反時計回り

5-1

昨日は泣き疲れて、いつの間にか眠ってしまっていたみたいだった。テーブルに転がった空き缶をまとめて、ゴミ置き場に捨てに行った。空は一面灰色の雲で覆われていた。

食欲はなく、何もやる気が起きなかったが、気を紛らわせるために部屋の掃除を始めた。とりあえず捨てずに置いておいた大学の講義のプリントを、必要なものだけファイリングしたり、本棚に適当にしまっていた教科書や小説を一度全部出して、固く絞った雑巾で棚を拭いてから、ジャンルごとに並ぶように一から並べ直したりした。


ちょうど13時になったとき、突然スマホが鳴った。画面を見ると知らない携帯番号からの着信だったので、警戒しながら応答ボタンを押した。

「はい」

「もしもし?キングマーケットの本城です。ごめん今電話大丈夫だった?」

個人携帯でかけてきたから出るまでわからなかったが、相手は二度と話すことのないと思っていた、キングマーケットの店長だった。

「ちょっとだけ話してもいいかな?」

わざわざ不採用の連絡をしてきたのだろうか。もう、いいのに。言われなくてもわかっている。

「何でしょうか?」

泣きそうになっているのをごまかしながら喋ったせいで、思いのほかきつい言い方になってしまった。

「昨日聞けなかったシフトの話とかをしたいんだけど、今度いつ来られるかな?」

「え?」

何を言っているのか意味がわからなくて、また怪訝な声を出してしまった。

「...そんなに人手が足りないんですか?」

嫌味っぽく聞いてしまった。だって、どんなに忙しくても、普通に考えて私を雇おうなんて誰も思わない。

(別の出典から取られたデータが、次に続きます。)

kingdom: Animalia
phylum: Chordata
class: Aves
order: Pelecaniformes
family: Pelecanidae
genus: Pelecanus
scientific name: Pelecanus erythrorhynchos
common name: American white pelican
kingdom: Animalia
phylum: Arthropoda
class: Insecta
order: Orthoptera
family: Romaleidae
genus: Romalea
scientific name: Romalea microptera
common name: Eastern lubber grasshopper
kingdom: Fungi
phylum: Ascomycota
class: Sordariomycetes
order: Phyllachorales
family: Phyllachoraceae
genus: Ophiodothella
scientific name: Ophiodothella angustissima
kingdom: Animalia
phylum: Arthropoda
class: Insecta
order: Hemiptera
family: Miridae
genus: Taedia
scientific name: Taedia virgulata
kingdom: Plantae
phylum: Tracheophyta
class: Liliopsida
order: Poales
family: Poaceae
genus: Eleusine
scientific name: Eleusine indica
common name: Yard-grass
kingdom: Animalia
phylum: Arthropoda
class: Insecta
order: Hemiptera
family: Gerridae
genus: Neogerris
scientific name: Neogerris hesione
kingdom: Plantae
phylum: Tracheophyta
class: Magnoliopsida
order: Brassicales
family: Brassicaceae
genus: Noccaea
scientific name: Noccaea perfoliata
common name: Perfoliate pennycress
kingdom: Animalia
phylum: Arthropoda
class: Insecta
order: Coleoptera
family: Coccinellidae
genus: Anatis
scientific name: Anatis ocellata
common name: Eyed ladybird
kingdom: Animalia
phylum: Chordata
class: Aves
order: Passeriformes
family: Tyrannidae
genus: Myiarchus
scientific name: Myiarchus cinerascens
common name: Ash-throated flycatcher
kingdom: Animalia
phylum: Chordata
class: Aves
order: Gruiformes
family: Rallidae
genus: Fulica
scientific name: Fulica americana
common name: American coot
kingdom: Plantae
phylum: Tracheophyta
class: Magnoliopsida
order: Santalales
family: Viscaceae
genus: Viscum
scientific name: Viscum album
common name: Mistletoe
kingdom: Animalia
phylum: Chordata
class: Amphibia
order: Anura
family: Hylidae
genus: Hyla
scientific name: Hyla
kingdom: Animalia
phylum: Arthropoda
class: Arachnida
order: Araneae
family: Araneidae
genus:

「あ!全然そういう意味じゃないよ!忙しかったら、全然1ヶ月後とかでもいいし。テストとか?あ!もうじき文化祭かな?準備とか大変だよね?全然急かすつもりはなかったんだ!」

店長は私の質問を違う意味で捉えたみたいだった。

「忙しくないので、だいじょうぶ、です」

「そっか!良かった!じゃあ、また土曜日の13時に来てくれる?」

「わかりました」

「よし!待ってるからね。お休みのところごめんね。じゃあ、またね!」

「...失礼します」

店長は私の方から電話を切るのを待っているみたいだった。前回もそうだったっけ?そうか、前は私がすぐに切ってしまったんだ。

電話を切ると、締め切ったカーテンの隙間から微かに光が漏れて、床に反射していた。勢いよくカーテンを開けると、外は眩しく、いつの間にか青空に変わっていた。